To do: Spot each line in the records below where the word "coordinate" occurs, then copy it.

:::::

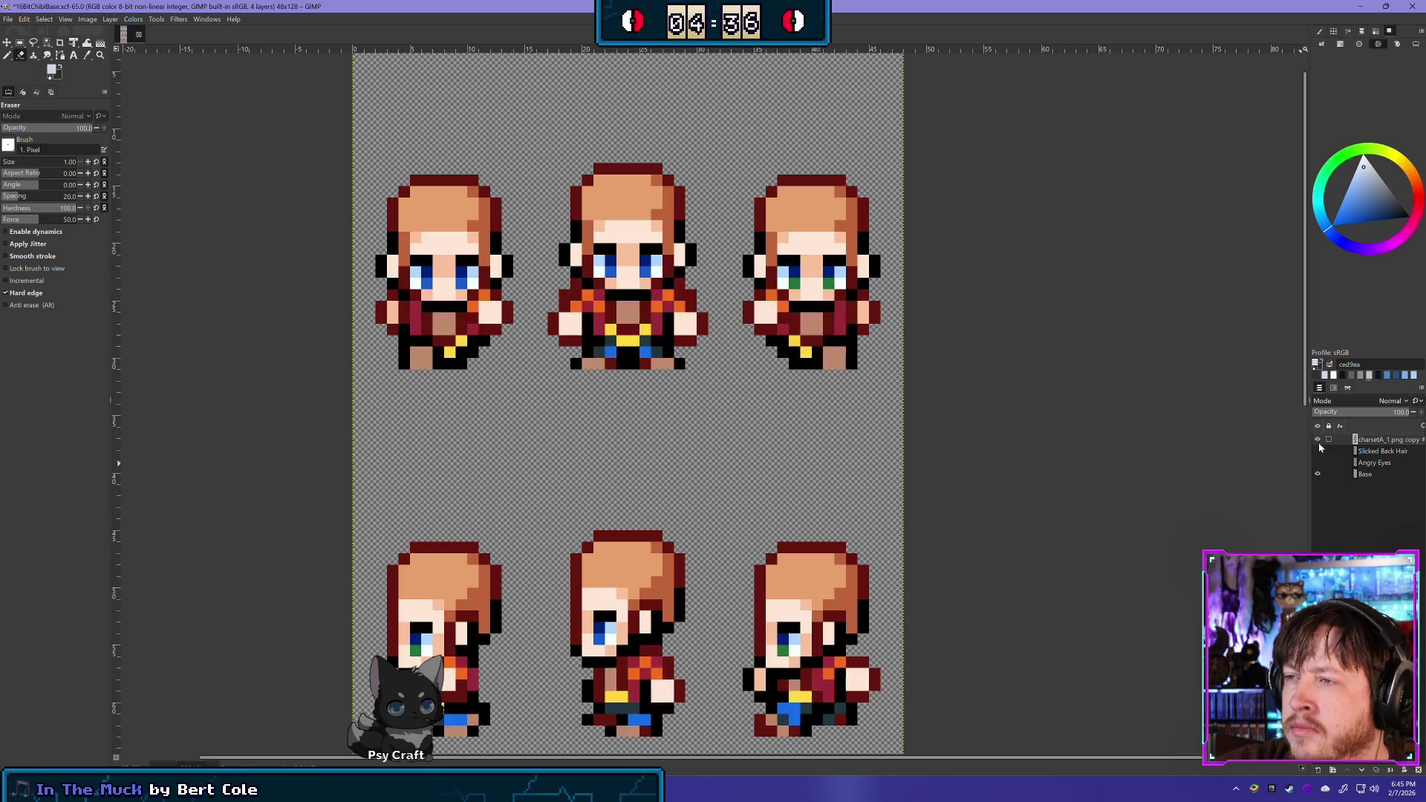
{"action": "left_click", "coordinate": [1319, 444]}
{"action": "left_click", "coordinate": [1317, 474]}
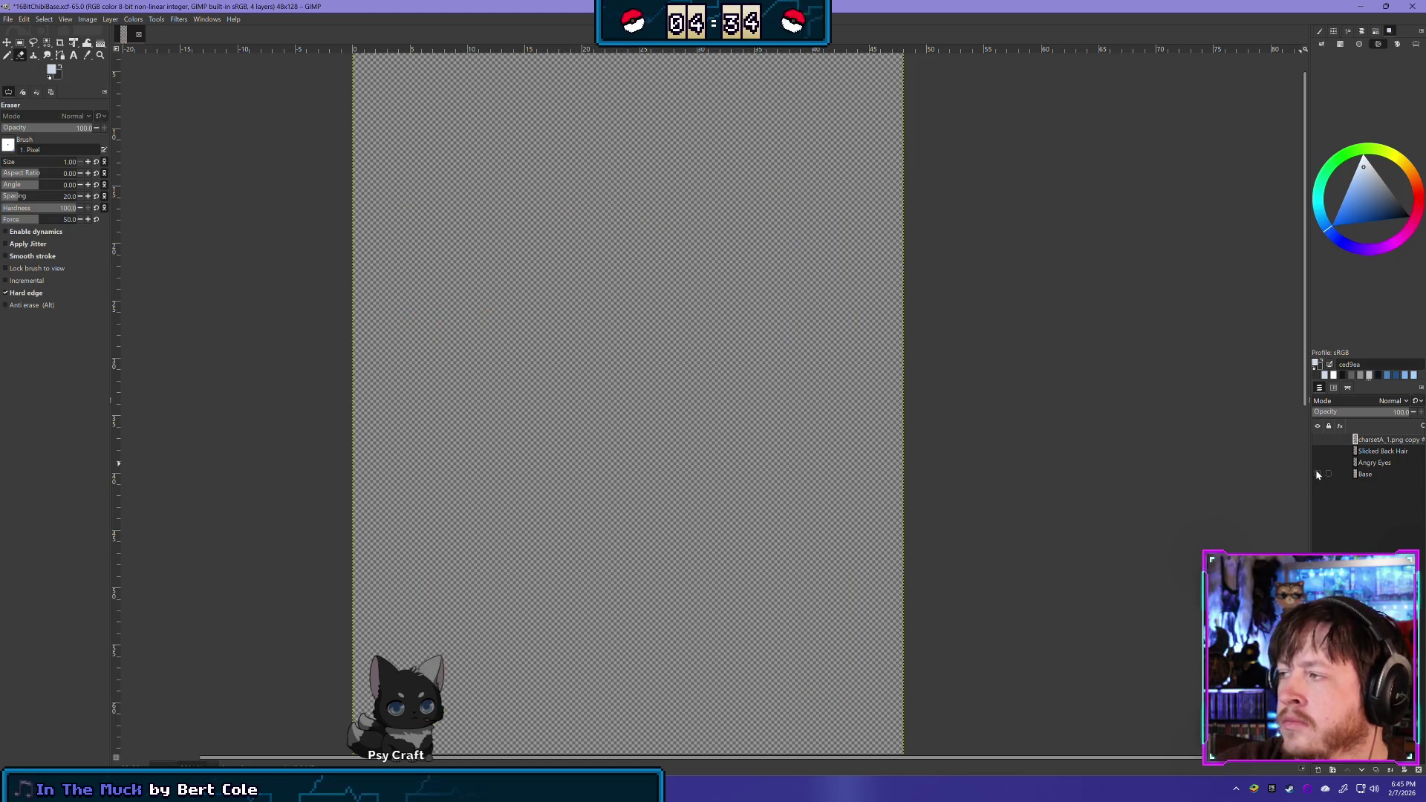
{"action": "left_click", "coordinate": [1317, 474]}
{"action": "left_click", "coordinate": [1318, 442]}
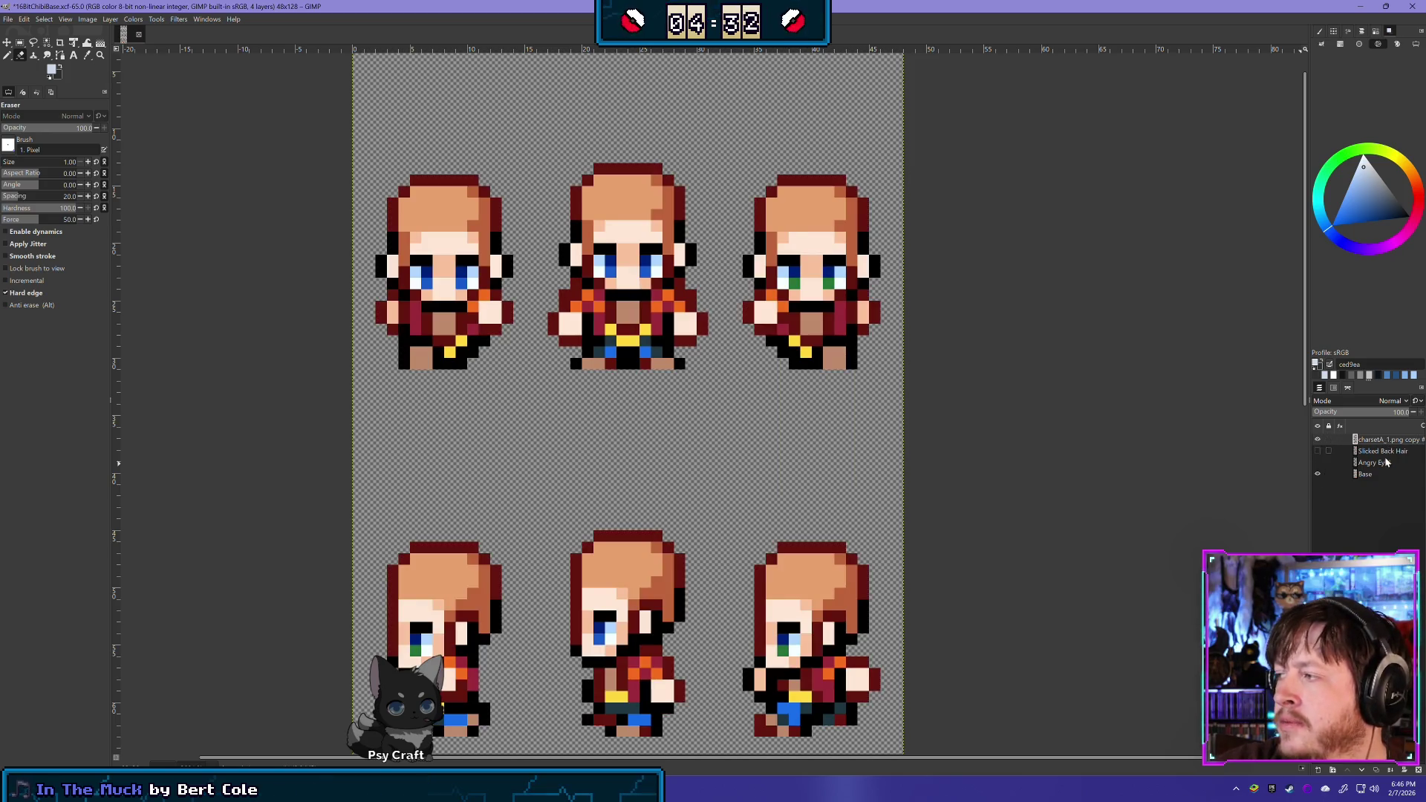
{"action": "left_click", "coordinate": [1317, 474]}
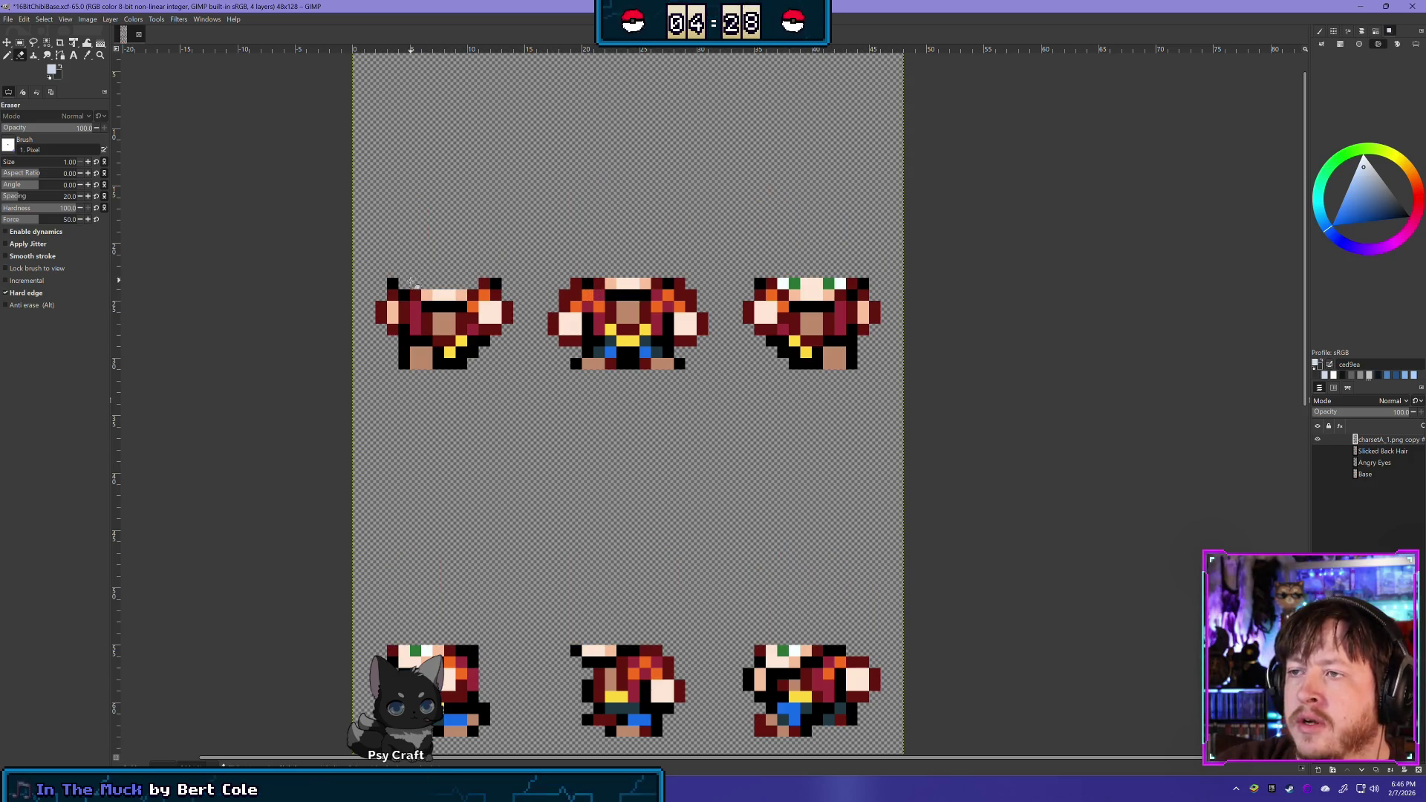
Erase stray top-row pixels on the left and middle sprites, checking against the base
{"action": "left_click_drag", "start_coordinate": [483, 283], "coordinate": [496, 284]}
{"action": "left_click", "coordinate": [393, 284]}
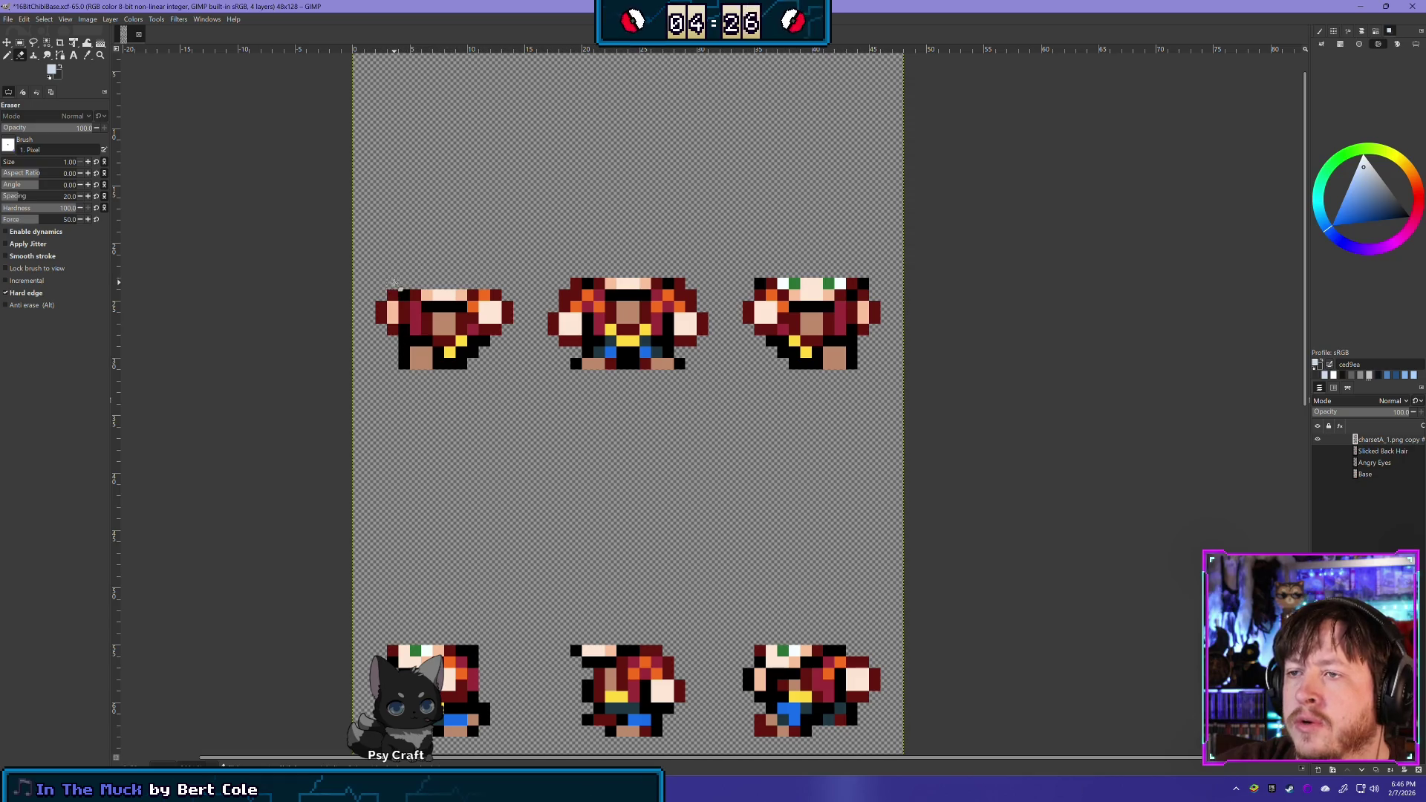
{"action": "left_click_drag", "start_coordinate": [583, 283], "coordinate": [668, 285]}
{"action": "left_click", "coordinate": [1317, 475]}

:::::

Your solution:
{"action": "left_click", "coordinate": [1319, 444]}
{"action": "left_click", "coordinate": [1317, 474]}
{"action": "left_click", "coordinate": [1317, 474]}
{"action": "left_click", "coordinate": [1318, 442]}
{"action": "left_click", "coordinate": [1317, 474]}
{"action": "left_click_drag", "start_coordinate": [483, 283], "coordinate": [496, 284]}
{"action": "left_click", "coordinate": [393, 284]}
{"action": "left_click_drag", "start_coordinate": [583, 283], "coordinate": [668, 285]}
{"action": "left_click", "coordinate": [1317, 475]}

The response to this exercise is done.